Les capitalistes brésiliens jouent le rôle de valets locaux de l’impérialisme et d’agents locaux des grandes multinationales américaines. Ils détestent Hugo Chavez pour les mêmes raisons que leurs maîtres, à Washington. Mais quand les travailleurs et les paysans brésiliens voient ce qui se passe au Venezuela, ils disent : « enfin, quelqu’un est prêt à combattre ces buveurs de sang ! » Et ils ajoutent : « quand ferons-nous la même chose, au Brésil ? »

Le Brésil, avec son immense population et ses vastes ressources, est appelé à jouer un rôle décisif dans le destin de l’Amérique latine. Les habitants de ce grand pays doivent décider quel gouvernement ils veulent et sous quel système ils veulent vivre. Les votes massifs pour Lula ont montré que le peuple brésilien veut un changement radical – tout comme le peuple vénézuélien.

Je crois sincèrement que l’avenir du Brésil, de l’Amérique latine et du monde entier ne peut être que le socialisme. Non pas cette caricature bureaucratique qu’était le stalinisme, mais une démocratie socialiste saine et pleine de vie, où la terre, les banques et les grandes industries seront entre les mains de l’Etat, et l’Etat entre les mains des travailleurs.

Le grand mérite de la révolution bolivarienne est d’avoir montré aux peuples d’Amérique latine que les masses peuvent changer le cours des choses par de puissantes mobilisations venues des profondeurs de la société. Les travailleurs ont montré qu’ils peuvent prendre le contrôle des usines et les administrer eux-mêmes, sous contrôle ouvrier.

Hugo Chavez a eu le grand mérite d’être prêt à dire au monde entier que le capitalisme est un système pourri et corrompu qui ne peut pas servir les intérêts de l’humanité ; que ce système ne peut pas être réformé, qu’il doit être renversé, et que l’humanité fait face à l’alternative : socialisme ou barbarie. Je comprends, Monsieur Magnoli, que ce message n’est pas du tout de votre goût. Mais il n’est pas faux pour autant.

Pour finir, vous dites que « même Woods doit prier en secret pour le triomphe de Dilma Rousseff ». Cela fait bien longtemps que je n’ai pas prié pour quoi que ce soit, en secret comme en public. Mais il va sans dire que je soutiendrai la candidate du PT contre les partis de droite, au Brésil, exactement comme je soutiendrai le PSUV, au Venezuela, face à l’opposition contre-révolutionnaire.
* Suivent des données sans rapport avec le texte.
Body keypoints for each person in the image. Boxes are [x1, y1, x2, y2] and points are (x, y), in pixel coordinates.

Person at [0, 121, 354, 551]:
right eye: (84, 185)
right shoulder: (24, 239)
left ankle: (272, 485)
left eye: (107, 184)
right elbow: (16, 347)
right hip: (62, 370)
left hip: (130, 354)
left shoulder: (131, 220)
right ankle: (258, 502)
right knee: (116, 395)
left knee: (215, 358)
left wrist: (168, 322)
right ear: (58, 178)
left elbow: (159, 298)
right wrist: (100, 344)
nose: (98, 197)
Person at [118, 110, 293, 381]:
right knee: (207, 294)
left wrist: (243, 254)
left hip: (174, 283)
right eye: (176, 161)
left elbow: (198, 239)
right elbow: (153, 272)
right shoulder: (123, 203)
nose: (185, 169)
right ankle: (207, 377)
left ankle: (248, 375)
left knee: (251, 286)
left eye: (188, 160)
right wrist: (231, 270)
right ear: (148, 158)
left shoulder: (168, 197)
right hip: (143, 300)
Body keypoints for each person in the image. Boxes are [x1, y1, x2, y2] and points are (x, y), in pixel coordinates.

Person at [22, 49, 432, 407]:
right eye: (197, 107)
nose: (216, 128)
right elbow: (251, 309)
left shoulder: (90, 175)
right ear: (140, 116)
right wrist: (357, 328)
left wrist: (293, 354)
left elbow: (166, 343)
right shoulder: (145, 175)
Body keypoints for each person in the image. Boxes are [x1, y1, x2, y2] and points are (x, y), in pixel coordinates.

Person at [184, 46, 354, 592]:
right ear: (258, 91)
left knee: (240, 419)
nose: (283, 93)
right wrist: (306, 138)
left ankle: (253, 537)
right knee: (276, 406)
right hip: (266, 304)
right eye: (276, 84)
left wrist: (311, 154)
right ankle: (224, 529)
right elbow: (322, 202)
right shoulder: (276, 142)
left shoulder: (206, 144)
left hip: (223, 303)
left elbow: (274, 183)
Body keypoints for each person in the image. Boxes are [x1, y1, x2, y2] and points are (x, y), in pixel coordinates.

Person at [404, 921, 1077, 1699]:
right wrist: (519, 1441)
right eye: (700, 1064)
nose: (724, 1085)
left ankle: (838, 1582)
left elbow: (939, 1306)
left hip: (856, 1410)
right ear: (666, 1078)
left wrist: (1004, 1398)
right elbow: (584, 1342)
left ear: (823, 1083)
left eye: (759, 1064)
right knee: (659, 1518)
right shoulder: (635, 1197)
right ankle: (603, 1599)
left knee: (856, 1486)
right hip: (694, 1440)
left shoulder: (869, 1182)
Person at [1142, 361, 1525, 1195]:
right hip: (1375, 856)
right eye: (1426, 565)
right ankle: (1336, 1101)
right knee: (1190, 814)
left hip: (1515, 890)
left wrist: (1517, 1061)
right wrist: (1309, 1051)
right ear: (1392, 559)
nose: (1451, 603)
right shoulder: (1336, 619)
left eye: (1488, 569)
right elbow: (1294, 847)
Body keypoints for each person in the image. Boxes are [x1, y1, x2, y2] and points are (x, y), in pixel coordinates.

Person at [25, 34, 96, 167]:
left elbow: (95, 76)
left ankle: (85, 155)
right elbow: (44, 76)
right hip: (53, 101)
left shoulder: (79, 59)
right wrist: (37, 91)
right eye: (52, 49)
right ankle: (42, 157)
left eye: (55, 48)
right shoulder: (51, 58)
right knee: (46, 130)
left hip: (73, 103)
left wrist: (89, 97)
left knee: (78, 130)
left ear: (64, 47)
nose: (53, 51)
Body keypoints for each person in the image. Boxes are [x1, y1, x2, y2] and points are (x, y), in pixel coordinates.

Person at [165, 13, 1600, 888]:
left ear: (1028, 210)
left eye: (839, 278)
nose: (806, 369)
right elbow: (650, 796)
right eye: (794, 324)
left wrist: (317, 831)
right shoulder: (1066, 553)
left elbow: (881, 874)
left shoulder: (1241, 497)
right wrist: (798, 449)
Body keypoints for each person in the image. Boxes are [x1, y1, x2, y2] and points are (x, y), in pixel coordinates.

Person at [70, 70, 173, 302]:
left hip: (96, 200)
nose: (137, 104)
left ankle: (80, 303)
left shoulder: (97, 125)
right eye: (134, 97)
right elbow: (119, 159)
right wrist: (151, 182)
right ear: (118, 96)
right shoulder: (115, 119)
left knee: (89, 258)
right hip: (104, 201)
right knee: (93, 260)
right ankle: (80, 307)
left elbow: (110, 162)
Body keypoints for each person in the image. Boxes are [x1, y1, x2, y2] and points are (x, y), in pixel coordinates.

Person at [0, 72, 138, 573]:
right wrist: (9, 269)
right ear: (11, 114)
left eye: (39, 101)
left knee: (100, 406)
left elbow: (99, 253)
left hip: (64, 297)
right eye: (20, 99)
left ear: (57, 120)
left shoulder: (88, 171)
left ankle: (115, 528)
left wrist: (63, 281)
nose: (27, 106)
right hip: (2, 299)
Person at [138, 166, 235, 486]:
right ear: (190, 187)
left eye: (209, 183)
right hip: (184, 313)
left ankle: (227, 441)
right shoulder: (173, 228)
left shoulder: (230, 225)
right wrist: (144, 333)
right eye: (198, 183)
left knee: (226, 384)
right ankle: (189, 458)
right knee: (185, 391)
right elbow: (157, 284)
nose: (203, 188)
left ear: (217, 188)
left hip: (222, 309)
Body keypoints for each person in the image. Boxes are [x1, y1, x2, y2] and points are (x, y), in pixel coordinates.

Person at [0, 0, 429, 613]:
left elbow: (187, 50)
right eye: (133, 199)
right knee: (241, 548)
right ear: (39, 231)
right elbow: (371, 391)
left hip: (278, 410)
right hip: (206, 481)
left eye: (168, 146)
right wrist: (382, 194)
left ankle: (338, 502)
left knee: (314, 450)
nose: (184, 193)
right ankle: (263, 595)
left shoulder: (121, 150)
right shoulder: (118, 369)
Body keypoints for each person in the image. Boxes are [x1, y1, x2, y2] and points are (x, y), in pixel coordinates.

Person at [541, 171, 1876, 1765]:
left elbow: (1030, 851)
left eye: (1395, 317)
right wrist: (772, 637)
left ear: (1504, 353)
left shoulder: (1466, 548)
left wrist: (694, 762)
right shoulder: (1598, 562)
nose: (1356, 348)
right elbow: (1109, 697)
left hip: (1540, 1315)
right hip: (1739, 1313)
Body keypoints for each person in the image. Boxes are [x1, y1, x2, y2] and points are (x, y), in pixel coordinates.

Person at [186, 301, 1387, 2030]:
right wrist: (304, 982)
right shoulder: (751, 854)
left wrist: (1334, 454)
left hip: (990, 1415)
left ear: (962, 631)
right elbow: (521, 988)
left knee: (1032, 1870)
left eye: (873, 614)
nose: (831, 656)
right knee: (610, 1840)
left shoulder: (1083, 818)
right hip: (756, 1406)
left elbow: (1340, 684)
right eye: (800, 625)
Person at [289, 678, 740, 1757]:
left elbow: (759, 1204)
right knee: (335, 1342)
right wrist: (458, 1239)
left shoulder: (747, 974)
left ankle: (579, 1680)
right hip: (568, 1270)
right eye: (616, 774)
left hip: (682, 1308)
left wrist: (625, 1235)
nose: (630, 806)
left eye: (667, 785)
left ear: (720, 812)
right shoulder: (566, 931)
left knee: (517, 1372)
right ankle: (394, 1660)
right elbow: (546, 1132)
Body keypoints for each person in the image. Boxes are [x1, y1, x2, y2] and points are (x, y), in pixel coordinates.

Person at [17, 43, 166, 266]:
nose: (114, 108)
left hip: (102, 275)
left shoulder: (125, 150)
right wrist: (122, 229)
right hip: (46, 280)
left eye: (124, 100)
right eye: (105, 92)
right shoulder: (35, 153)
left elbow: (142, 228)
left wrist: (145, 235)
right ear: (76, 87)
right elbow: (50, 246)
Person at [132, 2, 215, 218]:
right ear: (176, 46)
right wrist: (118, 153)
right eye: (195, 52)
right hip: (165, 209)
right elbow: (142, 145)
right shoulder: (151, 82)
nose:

Mais de même qu’au Venezuela je me battrai pour que le PSUV se dote d’un programme défendant les idées du socialisme authentique, de même, au Brésil, j’attends de la candidate du PT qu’elle mène une politique en faveur des intérêts de ceux qui l’auront élue, les travailleurs et les paysans, , et non pas en faveur de l’impérialisme américain ou des capitalistes brésiliens. Et cela n’a rien d’un secret.